- [Exercise]: Repeat the lines of the records from the one containing "We pride ourselves on 100% customer" through the one containing "the world and", both included. Leave the pictures out of your answer.

- [Collected data]:
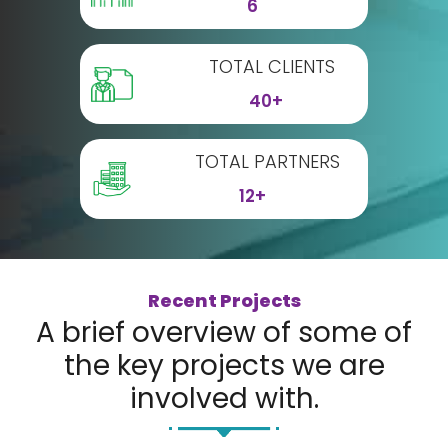
6
TOTAL CLIENTS
40+
TOTAL PARTNERS
12+
Recent Projects
A brief overview of some of
the key projects we are
involved with.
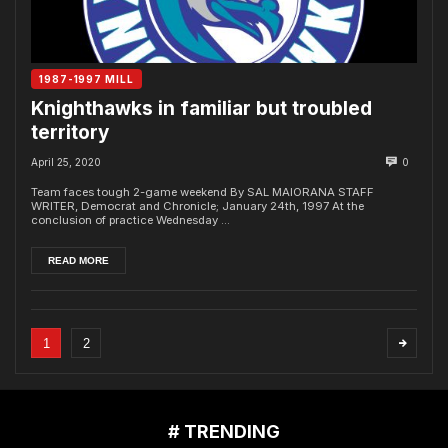
1987-1997 MILL
Knighthawks in familiar but troubled
territory
April 25, 2020
0
Team faces tough 2-game weekend By SAL MAIORANA STAFF
WRITER, Democrat and Chronicle; January 24th, 1997 At the
conclusion of practice Wednesday ...
READ MORE
1
2
# TRENDING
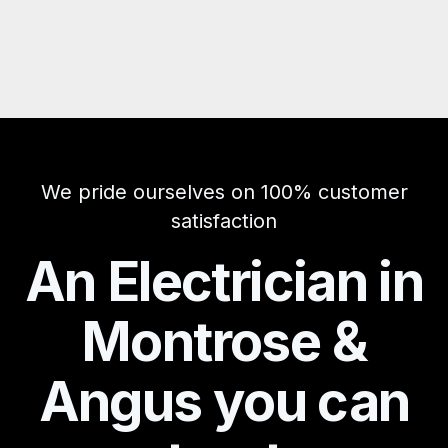
We pride ourselves on 100% customer
satisfaction
An Electrician in
Montrose &
Angus you can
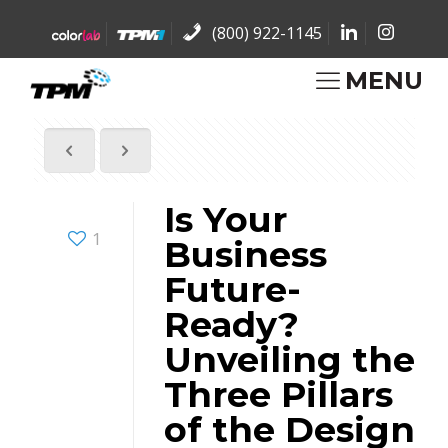
(800) 922-1145
MENU
Is Your
1
Business
Future-
Ready?
Unveiling the
Three Pillars
of the Design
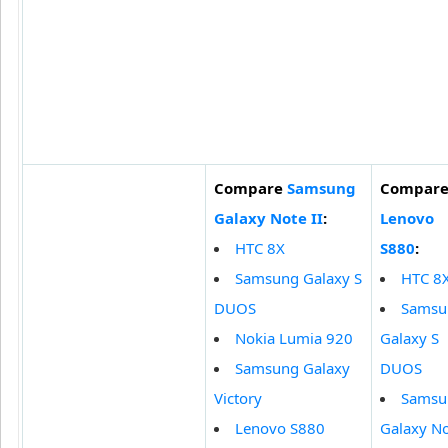
Compare
Samsung
Compar
Galaxy Note II
:
Lenovo
HTC 8X
S880
:
Samsung Galaxy S
HTC 8
DUOS
Samsu
Nokia Lumia 920
Galaxy S
Samsung Galaxy
DUOS
Victory
Samsu
Lenovo S880
Galaxy N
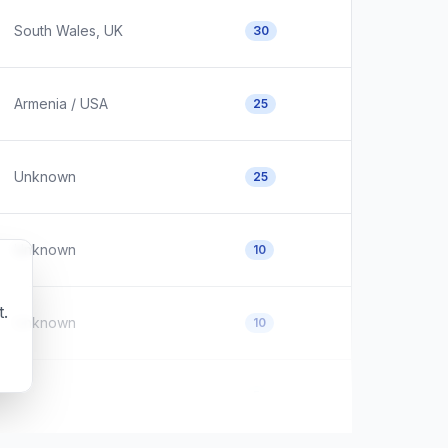
South Wales, UK
30
Armenia / USA
25
Unknown
25
Unknown
10
t.
Unknown
10
Unknown
5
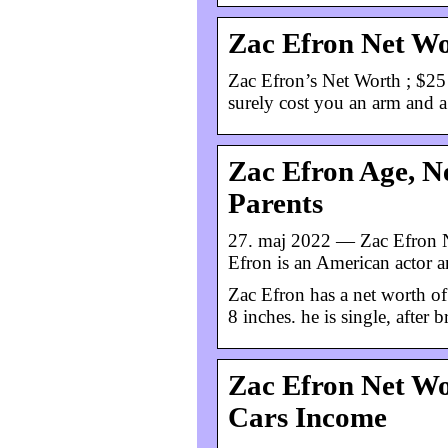
Zac Efron Net Wo
Zac Efron’s Net Worth ; $25
surely cost you an arm and a 
Zac Efron Age, Ne
Parents
27. maj 2022 — Zac Efron Ne
Efron is an American actor a
Zac Efron has a net worth of
8 inches. he is single, after
Zac Efron Net Wo
Cars Income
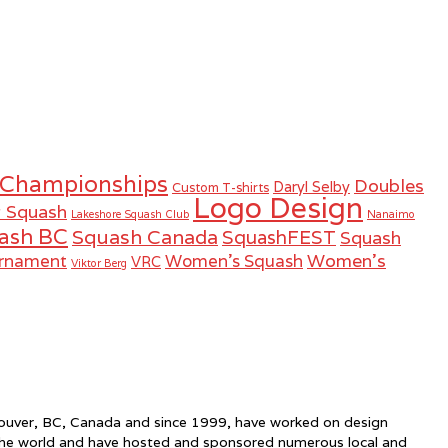
 Championships
Doubles
Daryl Selby
Custom T-shirts
Logo Design
r Squash
Lakeshore Squash Club
Nanaimo
ash BC
Squash Canada
SquashFEST
Squash
Women's
urnament
Women's Squash
VRC
Viktor Berg
ncouver, BC, Canada and since 1999, have worked on design
the world and have hosted and sponsored numerous local and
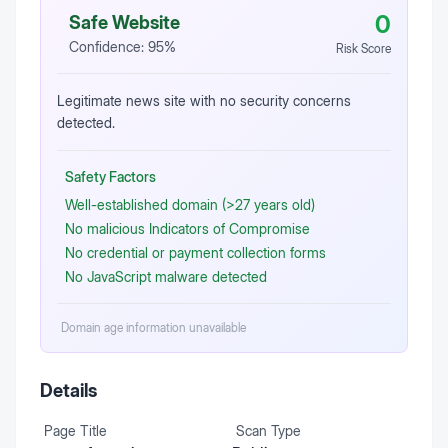
0
Safe Website
Confidence:
95
%
Risk Score
Legitimate news site with no security concerns
detected.
Safety Factors
Well-established domain (>27 years old)
No malicious Indicators of Compromise
No credential or payment collection forms
No JavaScript malware detected
Domain age information unavailable
Details
Page Title
Scan Type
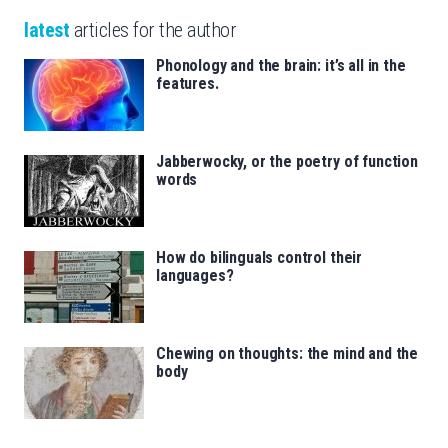
latest
articles for the author
Phonology and the brain: it’s all in the
features.
Jabberwocky, or the poetry of function
words
How do bilinguals control their
languages?
Chewing on thoughts: the mind and the
body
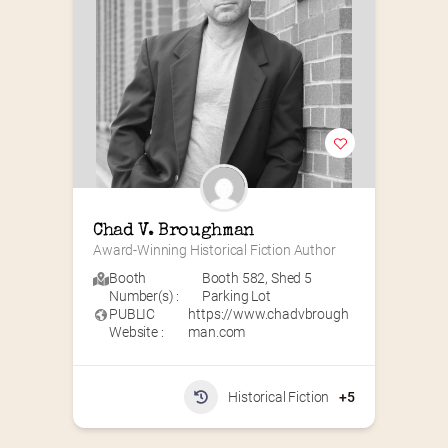
Chad V. Broughman
Award-Winning Historical Fiction Author
Booth
Booth 582
,
Shed 5
Number(s) :
Parking Lot
PUBLIC
https://www.chadvbrough
Website :
man.com
Historical Fiction
+5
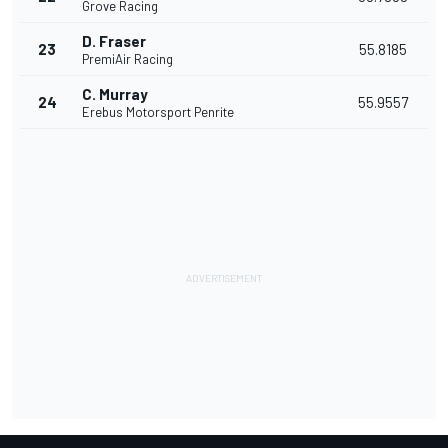
Grove Racing
D. Fraser
23
55.8185
PremiAir Racing
C. Murray
24
55.9557
Erebus Motorsport Penrite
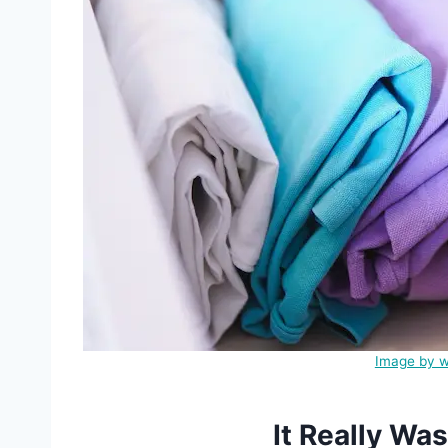
Image by w
It Really Wa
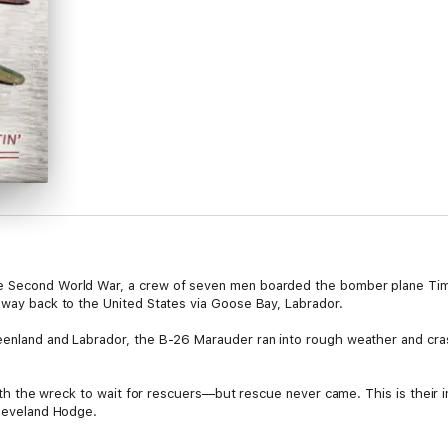
he Second World War, a crew of seven men boarded the bomber plane Tim
r way back to the United States via Goose Bay, Labrador.
eenland and Labrador, the B-26 Marauder ran into rough weather and cras
 with the wreck to wait for rescuers—but rescue never came. This is their i
Cleveland Hodge.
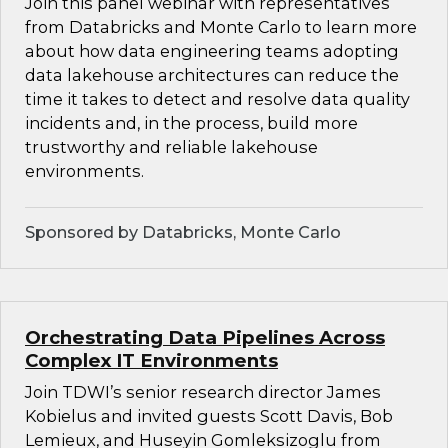
Join this panel webinar with representatives
from Databricks and Monte Carlo to learn more
about how data engineering teams adopting
data lakehouse architectures can reduce the
time it takes to detect and resolve data quality
incidents and, in the process, build more
trustworthy and reliable lakehouse
environments.
Sponsored by Databricks, Monte Carlo
Orchestrating Data Pipelines Across
Complex IT Environments
Join TDWI’s senior research director James
Kobielus and invited guests Scott Davis, Bob
Lemieux, and Huseyin Gomleksizoglu from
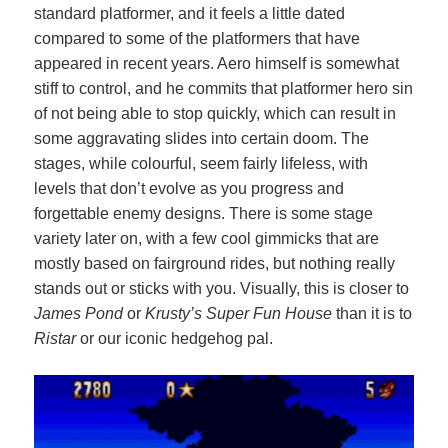
standard platformer, and it feels a little dated
compared to some of the platformers that have
appeared in recent years. Aero himself is somewhat
stiff to control, and he commits that platformer hero sin
of not being able to stop quickly, which can result in
some aggravating slides into certain doom. The
stages, while colourful, seem fairly lifeless, with
levels that don’t evolve as you progress and
forgettable enemy designs. There is some stage
variety later on, with a few cool gimmicks that are
mostly based on fairground rides, but nothing really
stands out or sticks with you. Visually, this is closer to
James Pond
or
Krusty’s Super Fun House
than it is to
Ristar
or our iconic hedgehog pal.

- [Expected answer]:
We pride ourselves on 100% customer
satisfaction
An Electrician in
Montrose &
Angus you can
(800) 922-1145
MENU
Is Your
1
Business
Future-
Ready?
Unveiling the
Three Pillars
of the Design
Compare
Samsung
Compar
Galaxy Note II
:
Lenovo
HTC 8X
S880
:
Samsung Galaxy S
HTC 8
DUOS
Samsu
Nokia Lumia 920
Galaxy S
Samsung Galaxy
DUOS
Victory
Samsu
Lenovo S880
Galaxy N
South Wales, UK
30
Armenia / USA
25
Unknown
25
Unknown
10
t.
Unknown
10
Unknown
5
Zac Efron Net Wo
Zac Efron’s Net Worth ; $25
surely cost you an arm and a 
Zac Efron Age, Ne
Parents
27. maj 2022 — Zac Efron Ne
Efron is an American actor a
Zac Efron has a net worth of
8 inches. he is single, after
Zac Efron Net Wo
Cars Income
 Championships
Doubles
Daryl Selby
Custom T-shirts
Logo Design
r Squash
Lakeshore Squash Club
Nanaimo
ash BC
Squash Canada
SquashFEST
Squash
Women's
urnament
Women's Squash
VRC
Viktor Berg
ncouver, BC, Canada and since 1999, have worked on design
the world and have hosted and sponsored numerous local and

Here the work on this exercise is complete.